What you are asked to do: Check every line of the material below for "still". Give the number of lines that have it, and only that.

Source material:
-=-=-

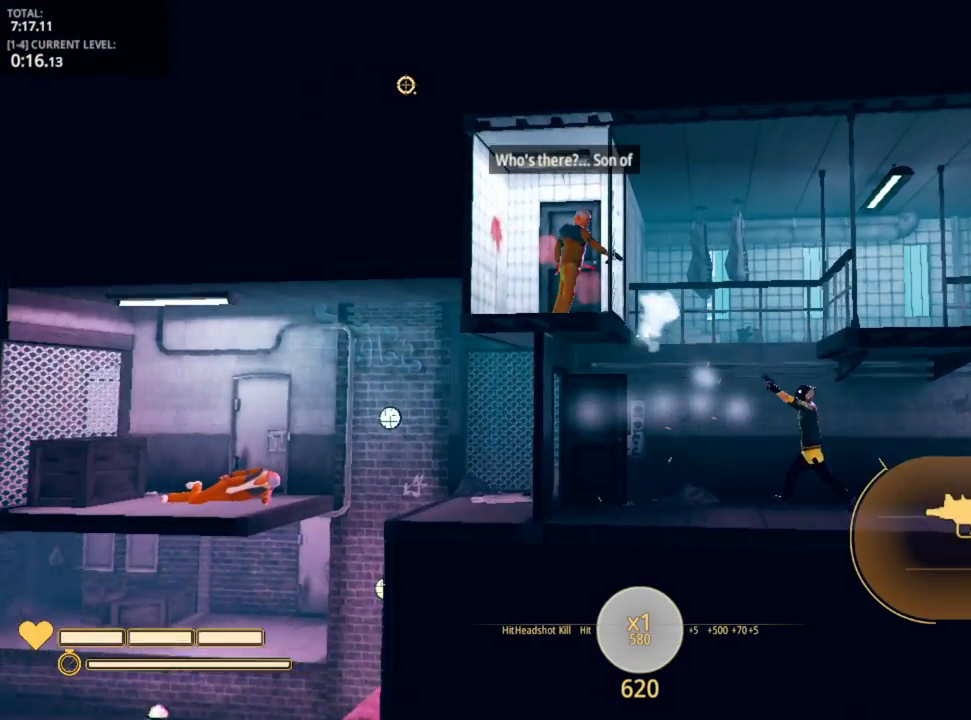
{"keys": ["d"], "mouse": [], "mouse_move": "still", "events": [[17, "mouse_left", "up"], [67, "mouse_left", "down"], [183, "mouse_left", "up"], [250, "mouse_left", "down"], [333, "mouse_left", "up"], [383, "mouse_left", "down"], [500, "mouse_left", "up"]]}
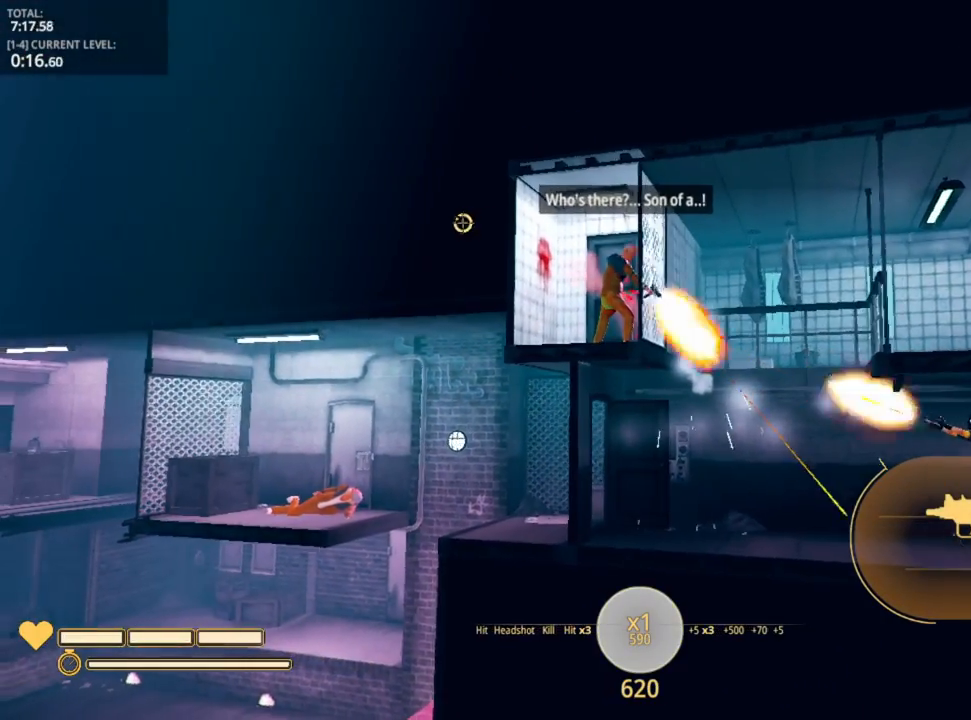
{"keys": ["d", "r", "space"], "mouse": [], "mouse_move": "down-right", "events": [[33, "mouse_left", "down"], [133, "mouse_left", "up"], [467, "r", "down"], [500, "space", "down"]]}
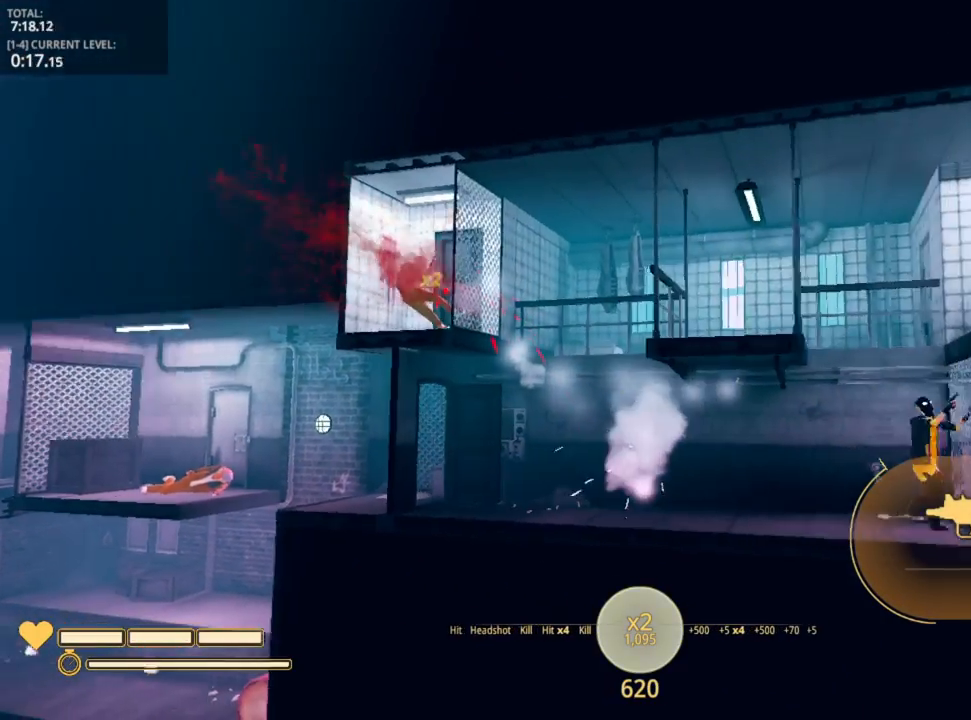
{"keys": ["a", "d"], "mouse": [], "mouse_move": "still", "events": [[100, "r", "up"], [150, "space", "up"], [283, "space", "down"], [433, "a", "down"], [433, "space", "up"]]}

-=-=-

Your response: 2